The old food pyramid has now given way to the dinner plate:
As with the food pyramid, the recommendations are patently ridiculous and probably owe more to corporate lobbying than sound nutritional science. The veggies and protein are all fine, but do people need a significant amount of fruit in their diet. Maybe (assuming that we aren't talking about just bananas and oranges). And grains? For most Americans, this is Wonder bread or perhaps a cupcake at Starbucks. How many people eat healthy grains (for example, whole-grain wild rice) as their main staple? And even if they did, how much grain do overweight Americans really need? The inclusion of "dairy" is also stupefying. Nobody except baby cows really
needs dairy. Of course, excluding it would piss off a farming lobby in some key states, so it's in there.
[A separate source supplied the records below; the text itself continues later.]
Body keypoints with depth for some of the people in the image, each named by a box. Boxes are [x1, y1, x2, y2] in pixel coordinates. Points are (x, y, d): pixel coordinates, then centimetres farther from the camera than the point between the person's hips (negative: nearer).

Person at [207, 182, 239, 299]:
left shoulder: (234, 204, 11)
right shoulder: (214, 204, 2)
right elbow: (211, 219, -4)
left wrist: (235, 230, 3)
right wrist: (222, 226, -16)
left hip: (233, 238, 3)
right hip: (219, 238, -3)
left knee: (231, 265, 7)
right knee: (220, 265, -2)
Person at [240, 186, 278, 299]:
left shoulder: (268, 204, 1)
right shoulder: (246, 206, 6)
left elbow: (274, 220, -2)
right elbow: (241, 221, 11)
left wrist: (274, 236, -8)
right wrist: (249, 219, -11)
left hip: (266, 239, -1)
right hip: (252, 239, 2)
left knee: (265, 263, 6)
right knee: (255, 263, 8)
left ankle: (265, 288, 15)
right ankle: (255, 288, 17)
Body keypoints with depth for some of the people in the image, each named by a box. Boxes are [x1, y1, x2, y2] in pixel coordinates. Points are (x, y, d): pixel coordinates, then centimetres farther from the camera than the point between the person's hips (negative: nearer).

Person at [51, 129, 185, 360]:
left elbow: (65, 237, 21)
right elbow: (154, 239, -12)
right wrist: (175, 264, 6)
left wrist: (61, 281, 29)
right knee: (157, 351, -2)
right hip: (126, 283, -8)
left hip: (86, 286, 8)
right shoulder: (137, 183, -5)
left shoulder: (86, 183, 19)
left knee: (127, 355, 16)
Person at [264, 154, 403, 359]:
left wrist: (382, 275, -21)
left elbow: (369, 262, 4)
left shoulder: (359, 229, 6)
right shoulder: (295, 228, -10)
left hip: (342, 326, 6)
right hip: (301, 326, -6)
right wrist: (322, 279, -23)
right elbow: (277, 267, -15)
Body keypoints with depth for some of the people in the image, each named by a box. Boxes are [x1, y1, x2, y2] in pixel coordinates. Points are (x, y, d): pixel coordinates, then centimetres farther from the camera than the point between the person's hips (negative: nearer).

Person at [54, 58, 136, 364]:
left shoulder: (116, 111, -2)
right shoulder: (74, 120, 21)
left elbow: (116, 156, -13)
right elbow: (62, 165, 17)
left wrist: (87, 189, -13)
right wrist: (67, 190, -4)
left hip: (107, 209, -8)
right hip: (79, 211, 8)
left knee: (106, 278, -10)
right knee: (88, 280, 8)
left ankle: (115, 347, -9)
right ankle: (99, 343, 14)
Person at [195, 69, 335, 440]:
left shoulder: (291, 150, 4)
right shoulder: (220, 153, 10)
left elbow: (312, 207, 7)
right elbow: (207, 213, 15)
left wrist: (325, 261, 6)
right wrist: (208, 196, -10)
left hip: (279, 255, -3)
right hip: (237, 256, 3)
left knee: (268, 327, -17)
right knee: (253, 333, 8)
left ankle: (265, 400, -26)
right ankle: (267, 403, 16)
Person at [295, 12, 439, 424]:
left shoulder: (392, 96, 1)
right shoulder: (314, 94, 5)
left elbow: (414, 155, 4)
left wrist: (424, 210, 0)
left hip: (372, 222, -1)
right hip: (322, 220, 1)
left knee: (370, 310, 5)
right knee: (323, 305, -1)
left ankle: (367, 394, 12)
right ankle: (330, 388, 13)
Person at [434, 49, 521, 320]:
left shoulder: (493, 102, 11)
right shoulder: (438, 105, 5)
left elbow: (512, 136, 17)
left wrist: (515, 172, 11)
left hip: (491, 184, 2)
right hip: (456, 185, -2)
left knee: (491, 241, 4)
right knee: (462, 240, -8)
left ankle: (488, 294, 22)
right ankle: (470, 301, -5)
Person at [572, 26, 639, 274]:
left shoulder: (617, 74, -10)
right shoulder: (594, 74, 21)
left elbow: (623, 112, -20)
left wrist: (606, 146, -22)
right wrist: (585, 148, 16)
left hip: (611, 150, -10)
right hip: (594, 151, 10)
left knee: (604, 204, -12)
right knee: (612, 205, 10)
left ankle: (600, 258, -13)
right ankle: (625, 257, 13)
Conceptually, the plate doesn't really make sense. Protein is a biochemical constituent of food that occurs in the other groups--particularly dairy. The plate would be a lot better if we moved grains, fruit, and dairy into the separate dish and labeled it "occasional foods" and added a "nuts and other healthy fats" category (to include only healthy nuts like walnuts and almonds). The protein category could be replaced with one labeled "fish, eggs, beans, and other healthy proteins." In its present state, the categories are so vague that they're useless. Does a bag of french fries or popcorn satisfy the "veggie' requirement for the day? Most of the fried and overcooked veggies that Americans eat have virtually no virtues. If the old pyramid got an "F", this one gets a "D-".